互操作: 开放 API(MCP、ONNX、相关 MLIR dialect)降低锁定,但 数据重力 仍把客户绑在拥有最佳垂直语料或编译后端的平台上。胜者 = 开放运行时 + 专有 gold 数据 或 硅片级调优内核。
风险登记(2025 共性): (1) 评估鸿沟——公开 benchmark 不再预测生产;(2) 安全——Agent 栈提示注入与工具滥用;(3) 监管——算法备案、EU AI Act 高风险类;(4) 人才——既懂 ML 又懂领域 workflow 的工程师短缺。
延续至 2026 的研究前沿: 世界模型 / 空间 / 仿真 更紧耦合;带人工 audit 的 自演化对齐;跨芯片编译器(见 2026 时间线)。投资 度量——延迟、单任务成本、失败回放——的团队胜过追逐参数量。
Glossary reinforcement | 术语 reinforcement
| EN | 中文 | One-line |
|---|---|---|
| Foundation model | 基础模型 | Large pretrained model finetuned for downstream tasks |
| Finetune | 微调 | Update weights on domain data |
| RAG | 检索增强生成 | Retrieve docs then generate grounded answers |
| Sim2real | 仿真到真实 | Transfer policies from simulator to physical world |
| TCO | 总拥有成本 | Full cost of ownership over deployment lifetime |
总结 | Summary
中文: 2025 年 2 月,空间智能标志 AI 从「会说话」走向「会在世界里想」。它与世界模型、具身机器人形成三角:预测未来、理解空间、执行动作。落地关键在 metric 精度、实时性与跨模态对齐。
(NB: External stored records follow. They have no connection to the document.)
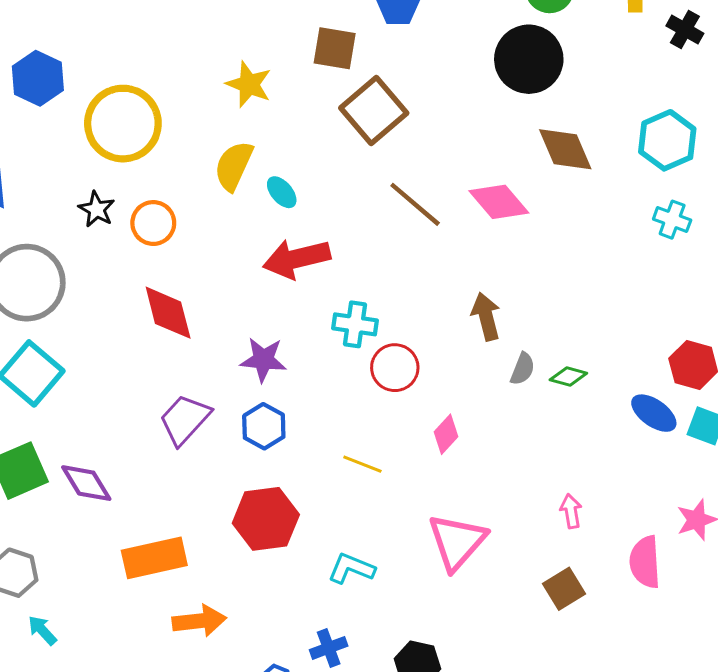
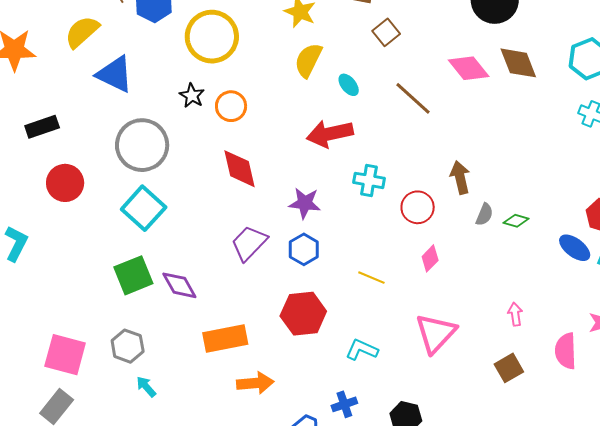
brown square: (374, 110) -> (386, 32), size x0.6
yellow semicircle: (234, 166) -> (308, 60), moved
cyan ellipse: (282, 192) -> (349, 85), moved
pink diamond: (499, 202) -> (469, 68), moved
red circle: (395, 368) -> (418, 207), moved

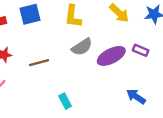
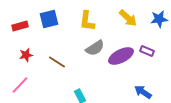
brown line: (39, 63) -> (57, 62), turned 48

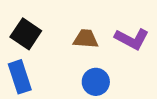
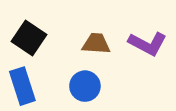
blue circle: (96, 82) -> (85, 86), moved

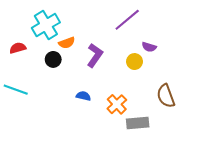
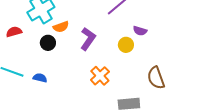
blue semicircle: (83, 96) -> (40, 78), moved
orange cross: (117, 104) -> (100, 76), moved

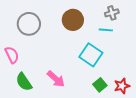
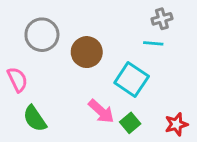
brown circle: (73, 20) -> (87, 52), moved
pink arrow: (56, 79) -> (101, 111), moved
green square: (100, 85) -> (130, 123), moved

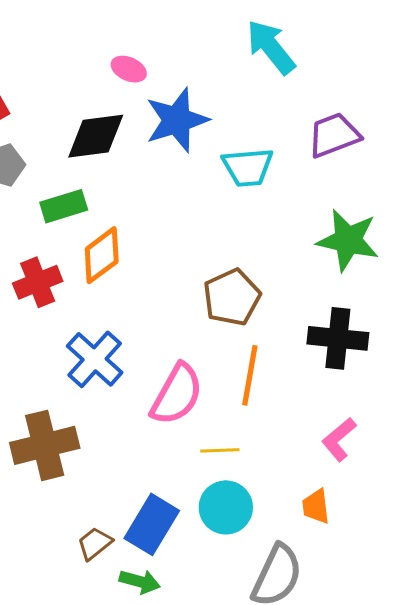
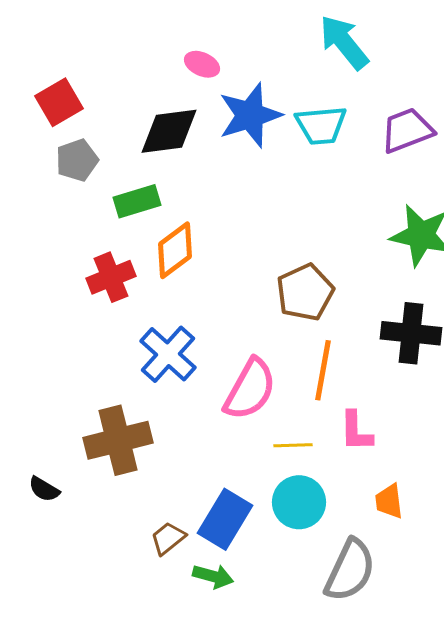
cyan trapezoid: (248, 167) -> (321, 125), moved
pink L-shape: (339, 439) -> (356, 431), moved, turned -51

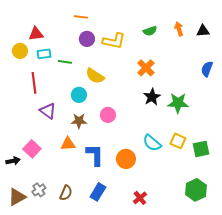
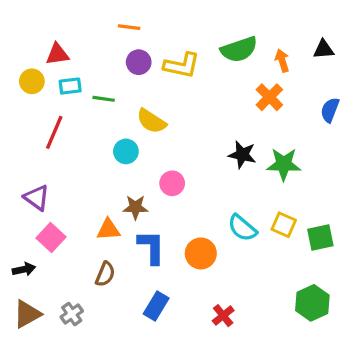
orange arrow: (179, 29) -> (282, 61), moved
green semicircle: (150, 31) -> (239, 49), size x1.6
orange cross: (146, 68) -> (269, 97), moved
red line: (34, 83) -> (54, 132), turned 30
black star: (152, 97) -> (242, 155), turned -30
purple triangle: (48, 111) -> (37, 198), moved
brown star: (79, 121) -> (135, 207), moved
black arrow: (13, 161) -> (24, 269), moved
gray cross: (39, 190) -> (72, 314), moved
brown semicircle: (66, 193) -> (105, 274), moved

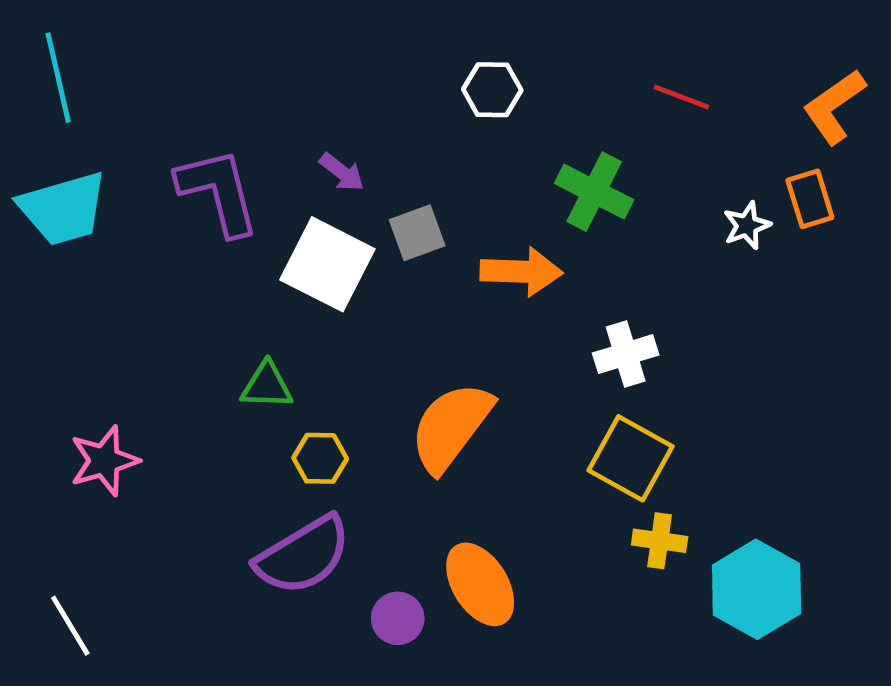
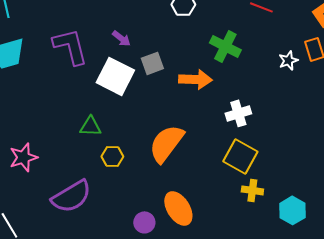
purple semicircle: (303, 555) -> (71, 196), moved
cyan hexagon: (757, 589) -> (292, 210), size x0.7

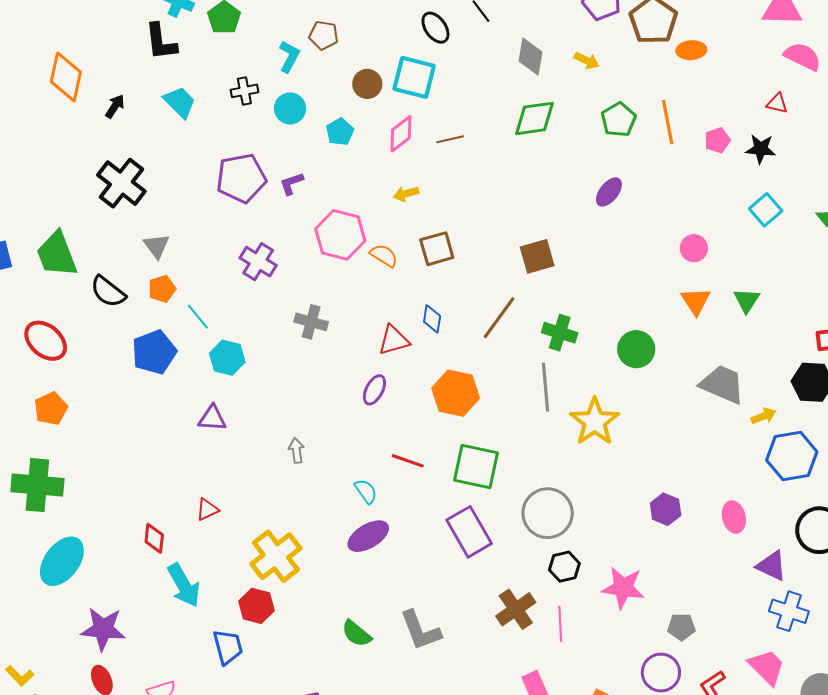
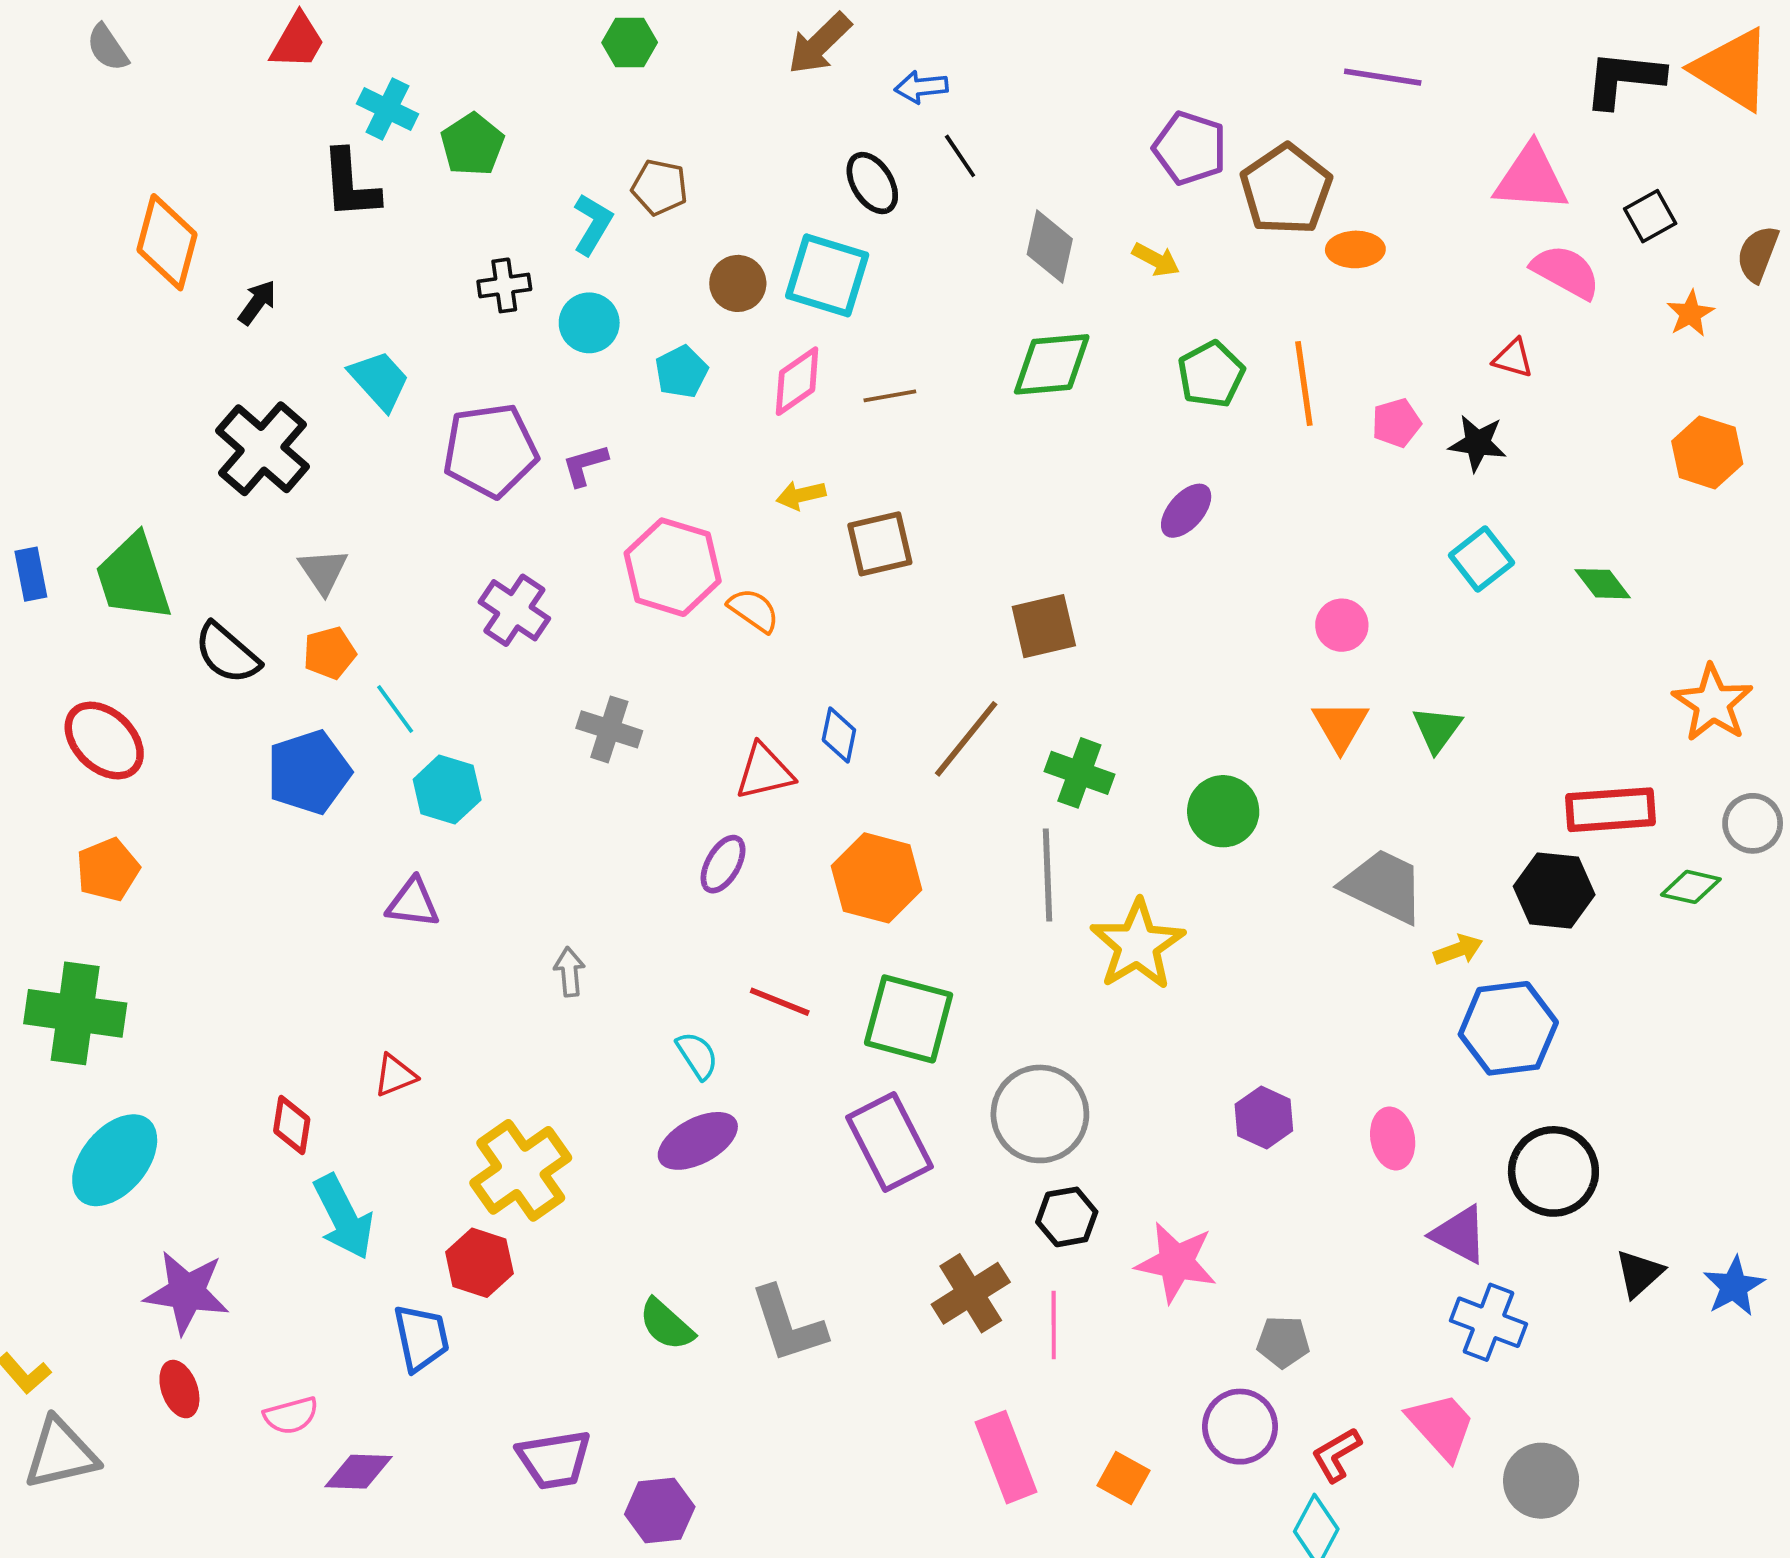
cyan trapezoid: (180, 102) -> (379, 380), moved
brown square: (437, 249) -> (880, 544), moved

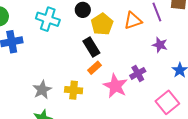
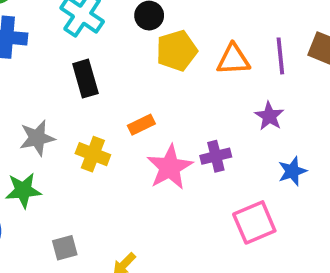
black rectangle: (91, 47) -> (85, 79), moved

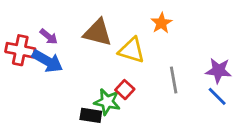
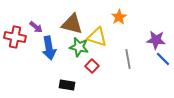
blue arrow: (47, 61) -> (49, 48), moved, turned 50
purple star: (218, 71) -> (156, 40), moved
blue line: (217, 96) -> (163, 59), moved
green star: (107, 102) -> (79, 47), moved

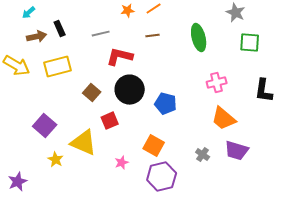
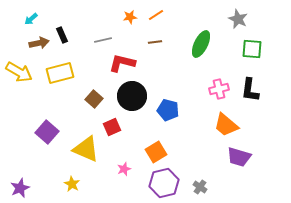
green ellipse: (199, 38) -> (201, 44), turned 40
black L-shape: (264, 91) -> (250, 90), moved
orange square: (154, 146) -> (156, 152), turned 30
gray cross: (203, 155) -> (200, 187), moved
yellow star: (56, 160) -> (72, 184), moved

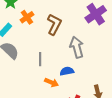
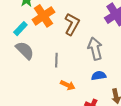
orange cross: (27, 17) -> (43, 16), size x1.5
blue semicircle: (67, 71) -> (99, 76), moved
English: February 2025 positioned spatial intelligence as AI moving from eloquence to reasoning in the world—forming a triangle with world models and embodied robots: predict, understand space, act. Deployment hinges on metric accuracy, real-time performance, and cross-modal alignment.